PROBLEM REQUIREMENTS
Among the lines of the listing below, count those with the string "Figure". Give the number and no commentary.

GIVEN INFORMATION
***

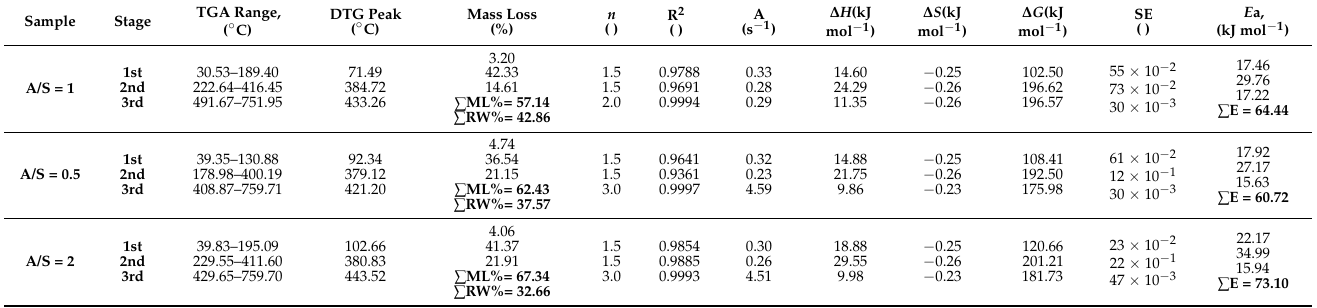
and 2.89%, respectively, and was assigned to moisture and/or residual water content.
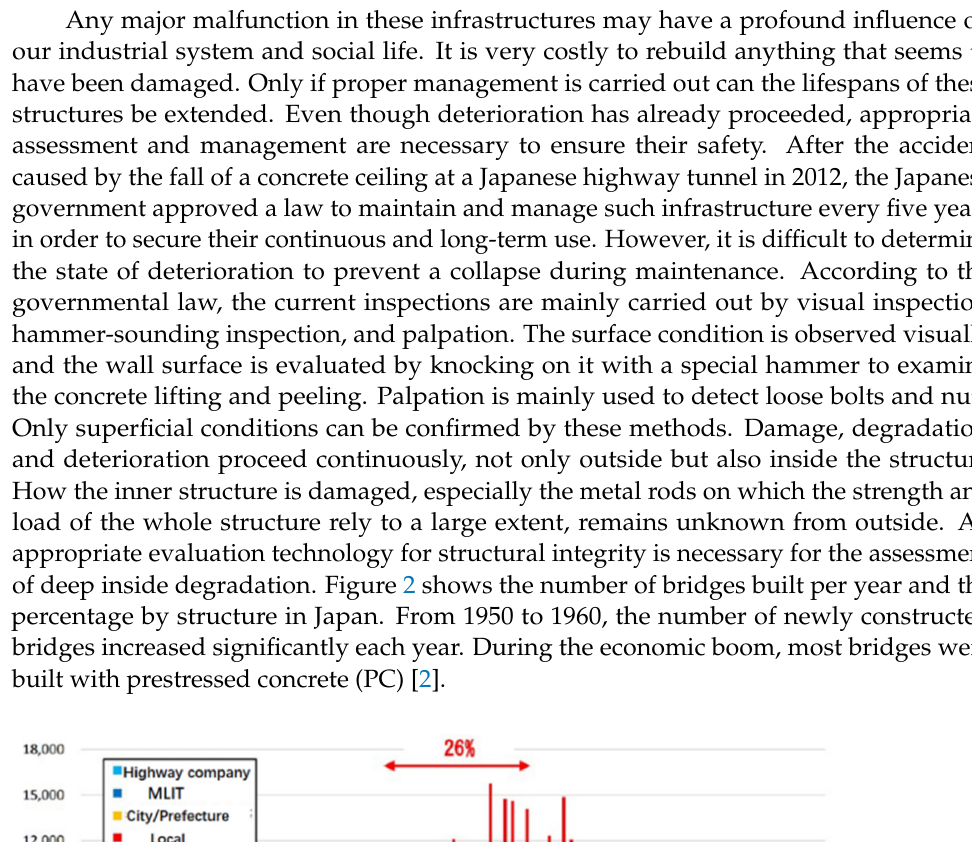
Figure 1. Changes in the ratio of overaged concrete structures in Japan by decade.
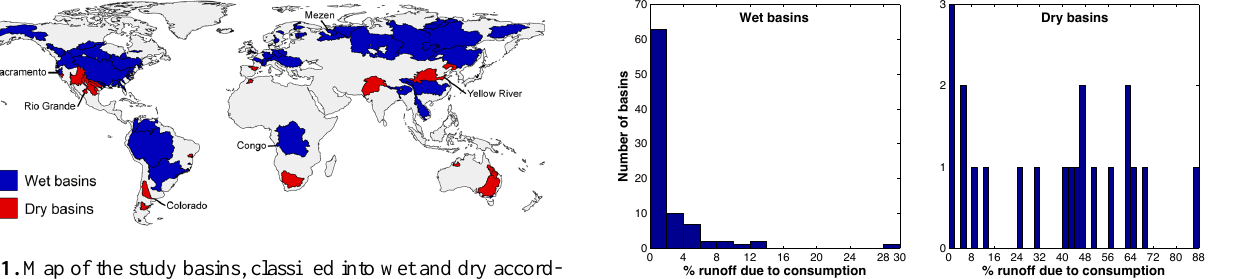
Fig. 1. Map of the study basins, classified into wet and dry accord- ing to aridity index (Sect. 2.1). The basins indicated are those used as examples in Fig. 4. Figure 2: The mean proportion of annual runoff (in %) due to consumption in wet and dry 2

***

FINAL ANSWER
2